----- Data under study -----

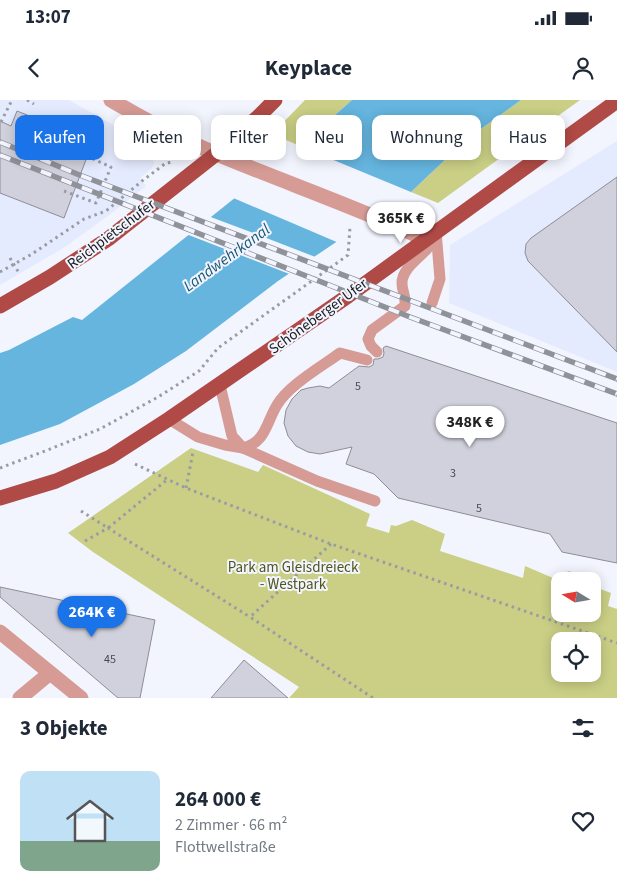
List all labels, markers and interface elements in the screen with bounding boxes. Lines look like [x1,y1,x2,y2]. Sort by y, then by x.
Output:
text: 13:07 [25,4,71,31]
text: Keyplace [265,52,352,84]
icon: back [20,54,48,82]
icon: person [569,54,597,82]
chip: Kaufen [15,115,104,160]
chip: Mieten [114,115,201,160]
chip: Filter [211,115,286,160]
chip: Neu [296,115,362,160]
chip: Wohnung [372,115,481,160]
chip: Haus [491,115,565,160]
street label: Reichpietschufer [63,194,160,274]
pin: 365K € [360,202,442,244]
text: 365K € [378,207,424,229]
water label: Landwehrkanal [179,219,274,297]
street label: Schöneberger Ufer [265,273,372,359]
house number: 5 [355,378,361,395]
pin: 348K € [429,406,511,448]
text: 348K € [447,411,493,433]
house number: 3 [450,465,456,482]
house number: 5 [476,500,482,517]
park label: Park am Gleisdreieck - Westpark [228,557,359,595]
north arrow [551,572,601,622]
map controls [551,572,601,682]
pin: 264K € [51,596,133,638]
text: 264K € [69,601,115,623]
button: locate [551,632,601,682]
house number: 45 [104,651,116,668]
text: 3 Objekte [20,713,108,743]
icon: filters [569,714,597,742]
text: 264 000 € [175,784,261,814]
icon: home [60,791,120,851]
icon: heart [569,807,597,835]
text: 2 Zimmer · 66 m² [175,814,287,836]
text: Flottwellstraße [175,836,276,858]

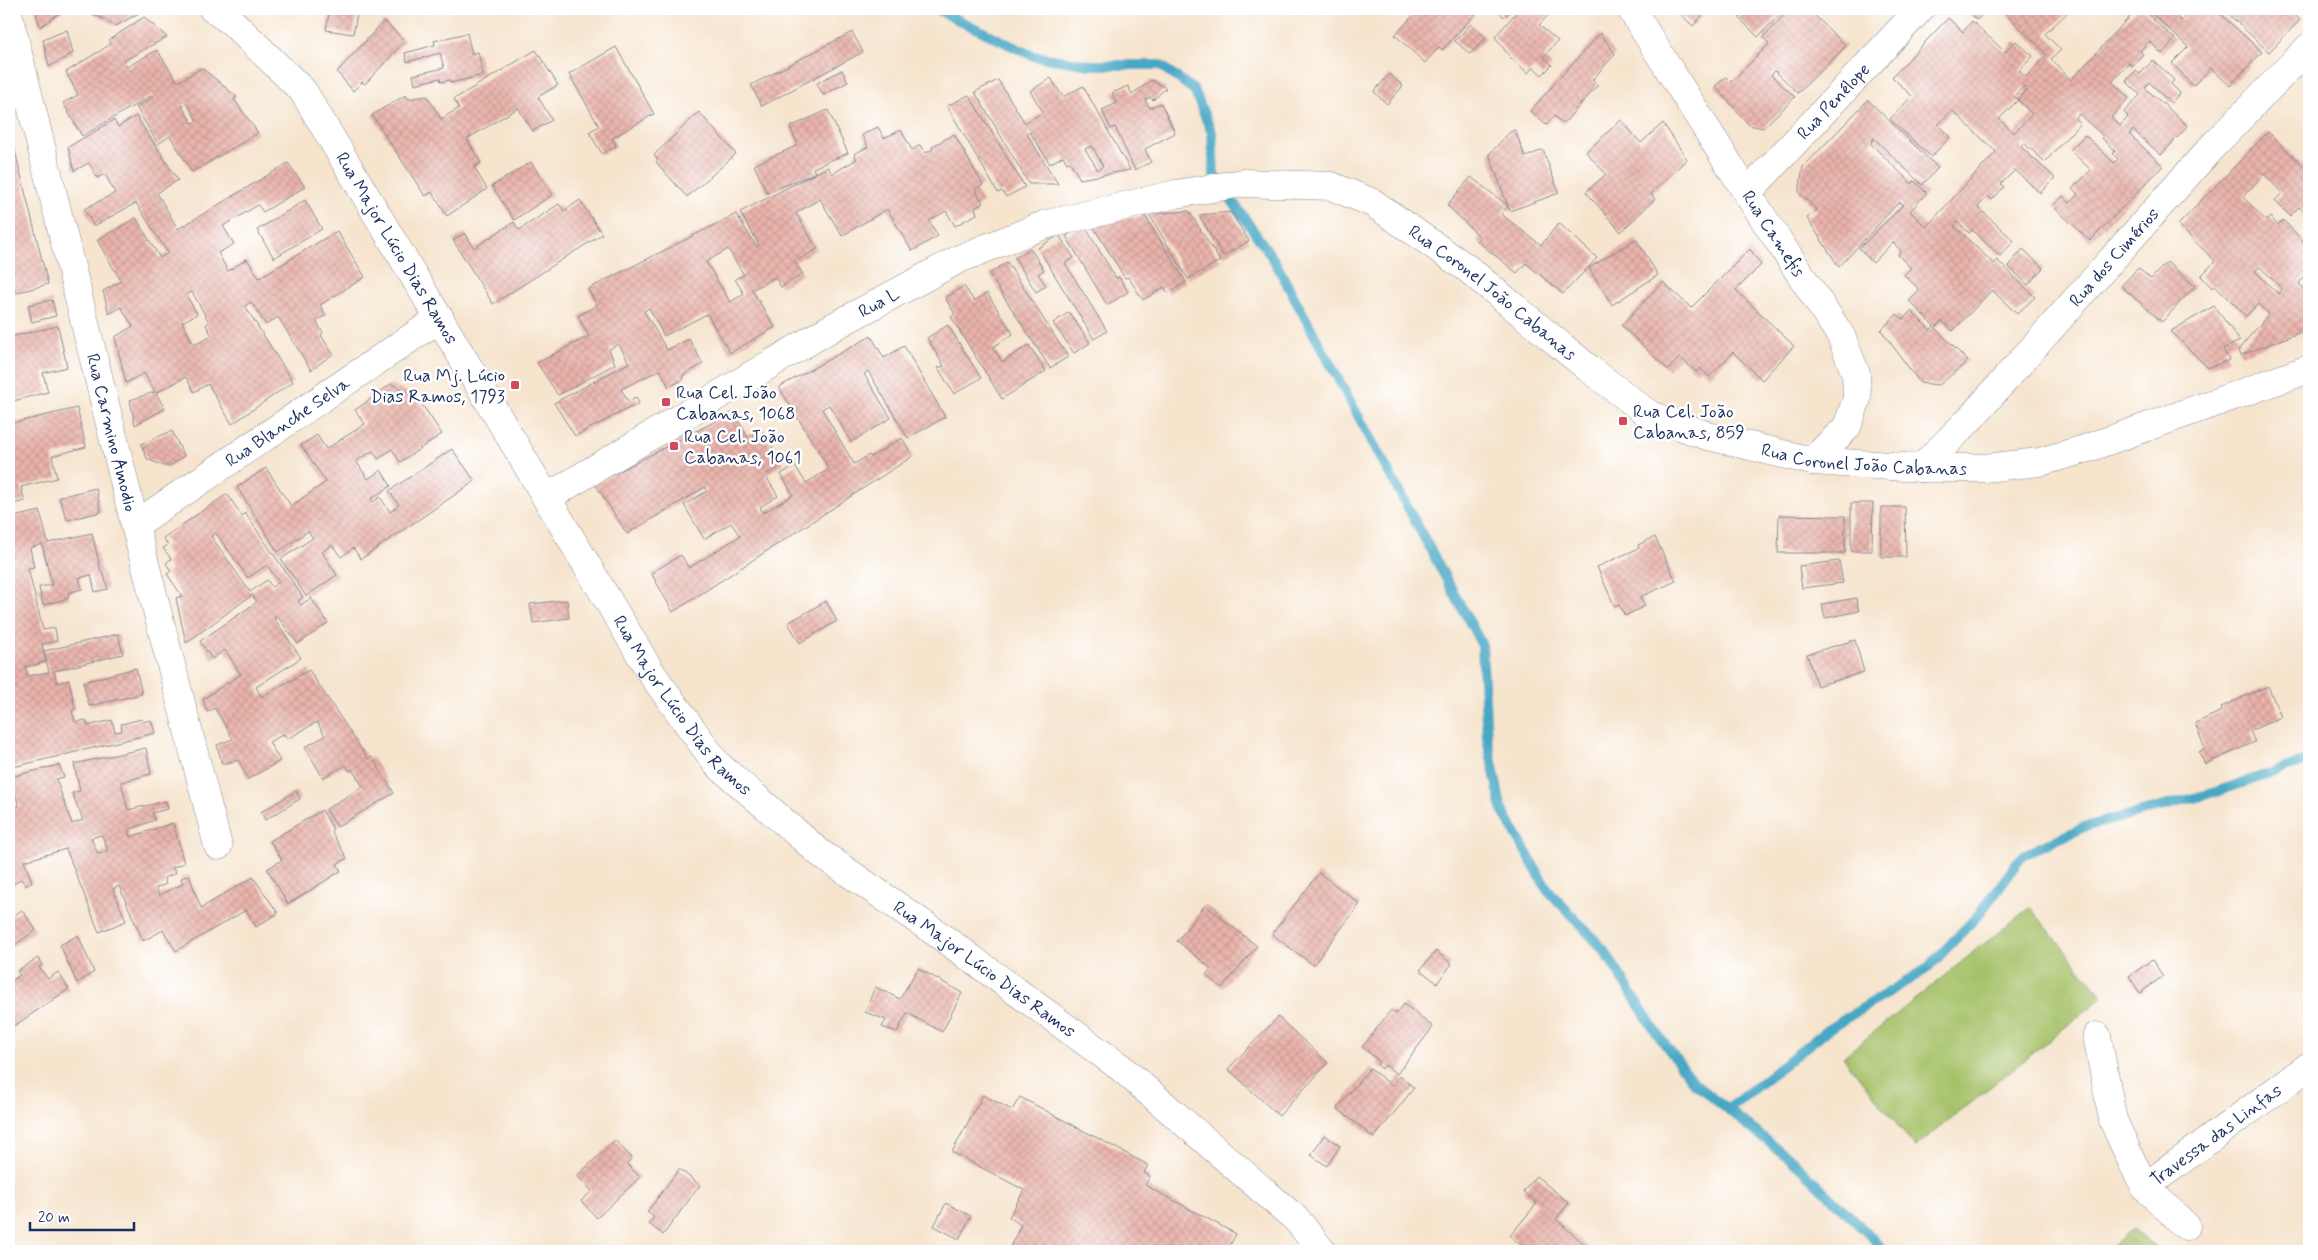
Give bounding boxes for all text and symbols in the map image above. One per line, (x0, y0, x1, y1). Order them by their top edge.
street label: Rua Penélope (1792, 58, 1876, 145)
street label: Rua Major Lúcio Dias Ramos (329, 148, 463, 349)
street label: Rua Camefis (1736, 186, 1810, 282)
street label: Rua dos Cimérios (2064, 203, 2165, 312)
street label: Rua Coronel João Cabanas (1403, 220, 1581, 366)
street label: Rua L (854, 282, 904, 324)
street label: Rua Carmino Amodio (80, 351, 142, 514)
place label: Rua Mj. Lúcio Dias Ramos, 1793 (370, 364, 505, 409)
street label: Rua Blanche Selva (221, 372, 355, 473)
marker: Rua Mj. Lúcio Dias Ramos, 1793 (509, 379, 521, 391)
place label: Rua Cel. João Cabanas, 1068 (676, 381, 795, 426)
marker: Rua Cel. João Cabanas, 1068 (660, 396, 672, 408)
place label: Rua Cel. João Cabanas, 859 (1633, 400, 1745, 445)
marker: Rua Cel. João Cabanas, 859 (1617, 415, 1629, 427)
place label: Rua Cel. João Cabanas, 1061 (684, 425, 801, 470)
street label: Rua Coronel João Cabanas (1759, 438, 1967, 481)
marker: Rua Cel. João Cabanas, 1061 (668, 440, 680, 452)
street label: Rua Major Lúcio Dias Ramos (607, 611, 756, 802)
street label: Rua Major Lúcio Dias Ramos (888, 896, 1080, 1044)
street label: Travessa das Linfas (2146, 1079, 2287, 1192)
scale bar (30, 1200, 134, 1232)
text: 20 m (38, 1208, 70, 1228)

-----

**Exercise directions**
Search the records for the word "house", then list every line that has it.

**Task answer**
house number: 5 [355,378,361,395]
house number: 3 [450,465,456,482]
house number: 5 [476,500,482,517]
house number: 45 [104,651,116,668]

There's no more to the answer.